Несмотря на продолжавшуюся войну со всеми разрушениями, жертвами и трагедиями, все эти люди, являвшие собою сам дух военщины, японского милитаризма, без конца твердившие о своей офицерской чести, навязчиво демонстрируя свое безукоризненное знание родословной лицемерно обоготворяемого ими императора, на самом деле, как оголтелая заурядная уголовщина, постоянно и всюду совершали чудовищные преступления против мира и человечности. Во всем и везде безраздельно господствовала условная, расхожая самодзи[5], символом которой можно назвать сам по себе, разумеется, ни в чем не повинный столовый инструмент, имеющийся в каждой семье — миниатюрную круглую лопаточку. Подобно тому, как каждый японец, чтобы поесть, набирает из общего котла в свою тарелку положенную ему порцию риса, так фарисействовавшие в фальшивом культе Сына Неба его лукавые подданные, прикрываясь видимостью самопожертвования, гребли каждый сам по себе, свою «законную» добычу, что называется, лопатой.
Говоря проще, не было в Японии такого военного, который при удобном случае не брал бы все, что плохо лежит, не грабил бы в открытую и сам лично, и с помощью своих подчиненных.
— Не кажется ли вам, Коно-сан, — засюсюкал, приступая наконец к делу, Хирото Исикава, — что положенный в матросском рационе рис при малой подвижности матроса субмарины может отрицательно повлиять на обмен веществ в его организме? — Боясь преждевременного отказа на его предложение, он скороговоркой добавил: — Частично я мог бы восполнить сей пробел в нашей несовершенной медицине. Вместо рекомендуемого интендантами риса я могу передать на борт вашей субмарины равноценное количество гаоляна. Уверяю вас, он в условиях подводного плавания, необыкновенно полезен и значительно облегчает сам процесс пищеварения. Разница в стоимости одной тонны риса и гаоляна составит приблизительно двести тысяч иен, разумеется, в вашу пользу, которые, как мне кажется, вовсе не повредят вам… Родовая ваша усадьба, я надеюсь, находится в должном порядке…

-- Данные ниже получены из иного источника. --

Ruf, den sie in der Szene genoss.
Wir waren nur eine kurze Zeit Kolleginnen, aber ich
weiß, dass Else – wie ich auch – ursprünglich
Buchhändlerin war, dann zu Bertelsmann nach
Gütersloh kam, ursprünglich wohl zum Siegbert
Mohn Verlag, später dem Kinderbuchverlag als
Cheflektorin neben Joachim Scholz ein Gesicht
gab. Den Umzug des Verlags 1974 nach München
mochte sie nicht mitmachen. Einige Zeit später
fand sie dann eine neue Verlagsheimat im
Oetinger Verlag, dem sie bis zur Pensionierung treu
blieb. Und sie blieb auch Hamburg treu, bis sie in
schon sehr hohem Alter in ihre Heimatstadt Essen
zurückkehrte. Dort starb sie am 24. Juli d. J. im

Идя на такую крупную махинацию, Хирото Исикава ничем не рисковал: по товарным накладным, которые должен был ему подписать Юкио Коно, он просто недоливал тонну риса. Взамен ее грузил на подводную лодку соответствующее количество гаоляна, разницу в цене за всю партию в сумме 200 тысяч иен отдавал этому, как казалось, не такому уж и щепетильному в принципах подводнику. Оставляемый же у себя рис Исикава надеялся реализовать на черном рынке, бравшем за него, все это преотлично знали, вдвое, а то и втрое дороже.

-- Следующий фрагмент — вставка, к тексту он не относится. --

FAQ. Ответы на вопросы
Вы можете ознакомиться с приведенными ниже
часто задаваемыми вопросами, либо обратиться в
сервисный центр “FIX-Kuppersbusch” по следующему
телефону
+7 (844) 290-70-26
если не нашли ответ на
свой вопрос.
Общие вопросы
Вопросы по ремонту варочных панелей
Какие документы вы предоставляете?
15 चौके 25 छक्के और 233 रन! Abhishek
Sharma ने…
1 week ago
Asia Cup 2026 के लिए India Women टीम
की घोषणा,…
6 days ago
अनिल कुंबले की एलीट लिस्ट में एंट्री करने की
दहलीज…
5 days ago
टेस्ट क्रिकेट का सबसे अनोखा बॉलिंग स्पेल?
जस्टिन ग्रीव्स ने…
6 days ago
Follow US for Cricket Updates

Нисколько не опасался разоблачений и Юкио Коно. После выполнения задания, по возвращении в свой дивизион, он спокойно, все документы в идеальном порядке, отчитается перед интендантским начальством. Да и гаолян к тому времени весь будет съеден.
«А если вдруг что-нибудь и выплывет наружу, — думал про себя Коно, — хорошая выпивка или на худой конец небольшая взятка сделают свое дело. Так что выгода прямая и в любом случае…»

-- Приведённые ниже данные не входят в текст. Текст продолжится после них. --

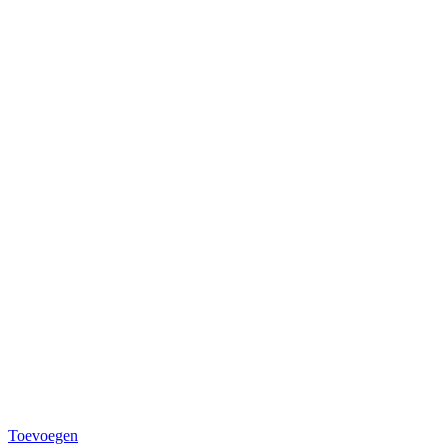
Toevoegen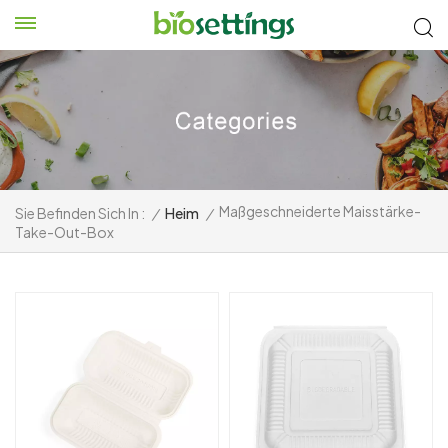
Maßgeschneiderte Maisstärke-
Sie Befinden Sich In :
/
Heim
/
Take-Out-Box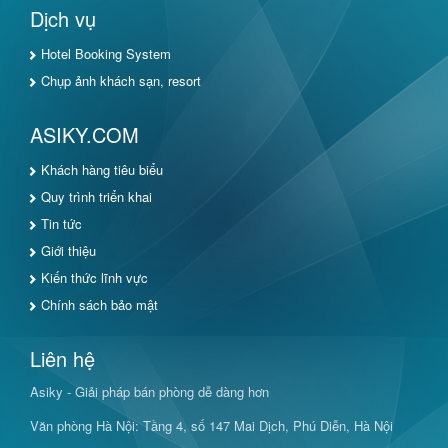
Dịch vụ
Hotel Booking System
Chụp ảnh khách sạn, resort
ASIKY.COM
Khách hàng tiêu biểu
Quy trình triển khai
Tin tức
Giới thiệu
Kiến thức lĩnh vực
Chính sách bảo mật
Liên hệ
Asiky - Giải pháp bán phòng dễ dàng hơn
Văn phòng Hà Nội: Tầng 4, số 147 Mai Dịch, Phú Diễn, Hà Nội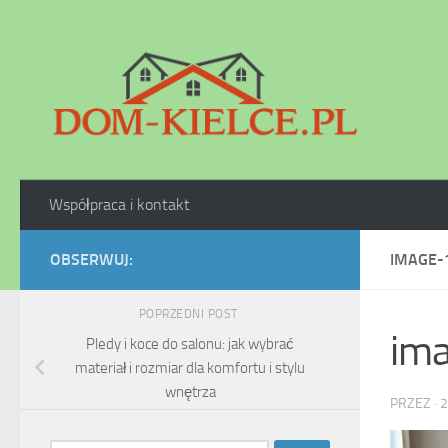
Skip to content
Współpraca i kontakt
OBSERWUJ:
IMAGE-
POPRZEDNI POST
im
Pledy i koce do salonu: jak wybrać
materiał i rozmiar dla komfortu i stylu
wnętrza
PRZEZ
·
2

Расставаясь, офицеры стали во фронт и отдали друг другу воинскую честь. Исполнив этот обязательный во всех армиях ритуал, с преувеличенной церемонностью кланяясь в сторону стоявшего по стойке «смирно» Хирото Исикавы и пятясь задом, командир субмарины Юкио Коно вышел наконец из капитанской каюты.
Перейдя по сходням на свою лодку, он скомандовал в надводном положении «полный вперед», вывесив на борту флажком сигнал, означавший «счастливого плавания!». Такой же сигнал Юкио Коно увидел и на удаляющейся в открытый океан коммерческой баркентине.